- Developers: Game Arts Game Arts; Bits Laboratory (Famicom); Compile (MSX); Synergistic Software (Apple II);
- Publishers: Game Arts Game Arts (PC88/98, FM); Square (X1, Famicom); D4Enterprise, Inc. (PC-8801); Sierra On-Line (Apple IIgs, MS-DOS); Activision (Amiga); D4Enterprise (Amiga);
- Designers: Hibiki Godai Satoshi Uesaka
- Composer: Hibiki Godai
- Platform: PC-88, PC-98, FM-7, Sharp X1, Famicom, Sharp MZ, MSX, Amiga, Apple II, Apple IIGS, MS-DOS, Mac, Color Computer 3, Nintendo Switch;
- Release: April 1985 PC-8801mkII SR JP: April 1985; PC-8001mkII SR JP: June 1985; PC-8801mkII JP: July 1985; FM7/77/77AV JP: October 1985; Famicom JP: December 19, 1985; X1 JP: 1985; MZ JP: March 1986; PC-9801/M/F/U JP: April 1986; MSX JP: July 1986; PC-8801 JP: November 1, 2002; Apple II NA: 1987; MS-DOS NA: September 1987; Color Computer 3 NA: 1988; Amiga EU: 1988; Mac NA: 1990; Switch JP: October 26, 2023; ;
- Genre: Run and gun
- Mode: Single-player

= Thexder =

1985 video game

Thexder (テグザー, Teguzā) is a run and gun video game from Game Arts, originally released for the NEC PC-8801 in 1985. It was ported to many systems, including the Famicom, MSX, Apple II, and MS-DOS. It was a commercial success, selling over one million units worldwide.

== Gameplay ==

In Thexder, the player controls a fighter robot that is able to transform into a jet and shoot lasers.

** Short task **
Continue the Thexder article from where it stops.

** Supplied entries **
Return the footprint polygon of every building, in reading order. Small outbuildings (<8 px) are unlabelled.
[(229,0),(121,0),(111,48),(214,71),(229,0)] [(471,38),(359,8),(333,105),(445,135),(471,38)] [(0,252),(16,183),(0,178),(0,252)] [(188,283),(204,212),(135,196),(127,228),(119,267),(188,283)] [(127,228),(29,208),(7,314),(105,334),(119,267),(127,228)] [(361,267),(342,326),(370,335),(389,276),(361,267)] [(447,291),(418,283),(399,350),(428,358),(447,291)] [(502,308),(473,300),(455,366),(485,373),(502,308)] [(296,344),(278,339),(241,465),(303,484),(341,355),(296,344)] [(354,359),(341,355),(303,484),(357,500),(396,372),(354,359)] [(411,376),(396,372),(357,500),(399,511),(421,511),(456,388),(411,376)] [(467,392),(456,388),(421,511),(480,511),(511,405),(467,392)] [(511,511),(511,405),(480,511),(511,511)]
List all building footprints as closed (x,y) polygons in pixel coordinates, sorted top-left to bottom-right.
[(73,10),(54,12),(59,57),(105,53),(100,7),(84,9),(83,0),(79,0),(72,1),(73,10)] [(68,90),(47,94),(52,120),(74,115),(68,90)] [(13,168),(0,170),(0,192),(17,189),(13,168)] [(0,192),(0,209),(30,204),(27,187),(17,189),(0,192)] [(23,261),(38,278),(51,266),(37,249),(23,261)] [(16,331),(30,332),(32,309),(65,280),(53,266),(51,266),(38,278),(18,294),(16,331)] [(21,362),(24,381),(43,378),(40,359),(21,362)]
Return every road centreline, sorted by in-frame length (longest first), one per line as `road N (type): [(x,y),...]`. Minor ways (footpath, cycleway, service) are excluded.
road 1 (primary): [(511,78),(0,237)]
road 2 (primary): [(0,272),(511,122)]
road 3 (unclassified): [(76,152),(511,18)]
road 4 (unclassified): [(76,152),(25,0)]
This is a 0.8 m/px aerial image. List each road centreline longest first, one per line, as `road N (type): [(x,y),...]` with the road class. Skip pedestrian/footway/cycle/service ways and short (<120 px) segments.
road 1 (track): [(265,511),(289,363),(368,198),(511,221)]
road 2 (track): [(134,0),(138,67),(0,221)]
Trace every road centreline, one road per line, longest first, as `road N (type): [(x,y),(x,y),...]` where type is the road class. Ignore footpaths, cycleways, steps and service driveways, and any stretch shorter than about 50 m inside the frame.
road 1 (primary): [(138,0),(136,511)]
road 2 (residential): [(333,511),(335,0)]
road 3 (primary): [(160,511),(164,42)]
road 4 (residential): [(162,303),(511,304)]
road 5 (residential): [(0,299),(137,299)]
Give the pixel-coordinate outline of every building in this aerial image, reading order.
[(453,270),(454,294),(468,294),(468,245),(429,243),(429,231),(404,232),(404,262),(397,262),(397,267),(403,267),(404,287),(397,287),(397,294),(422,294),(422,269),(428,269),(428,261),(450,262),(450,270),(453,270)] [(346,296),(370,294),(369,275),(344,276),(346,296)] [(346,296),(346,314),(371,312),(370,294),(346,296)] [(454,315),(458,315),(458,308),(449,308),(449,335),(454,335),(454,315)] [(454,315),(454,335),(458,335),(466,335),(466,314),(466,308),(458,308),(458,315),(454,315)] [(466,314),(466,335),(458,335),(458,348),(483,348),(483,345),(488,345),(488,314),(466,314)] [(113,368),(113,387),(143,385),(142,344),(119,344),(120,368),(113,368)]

** Response below **
== Release ==
The game was originally released in 1985 for the NEC PC-8801 platform in Japan. Game Arts licensed Thexder to Square in order to develop a conversion for the Family Computer (Famicom) game console. In 1987, Game Arts also developed a Thexder conversion for the MSX platform. The game was licensed to Sierra Entertainment for release in the United States. Sierra ported the game to multiple platforms, including the IBM PC, Tandy Color Computer 3, Apple II, Apple IIGS, Apple Macintosh, and Tandy 1000. In 1988, Activision released the game in Europe on the Commodore Amiga. D4 Enterprise was re-released for the Nintendo Switch on October 26, 2023, in Japan as part of the EGG Console.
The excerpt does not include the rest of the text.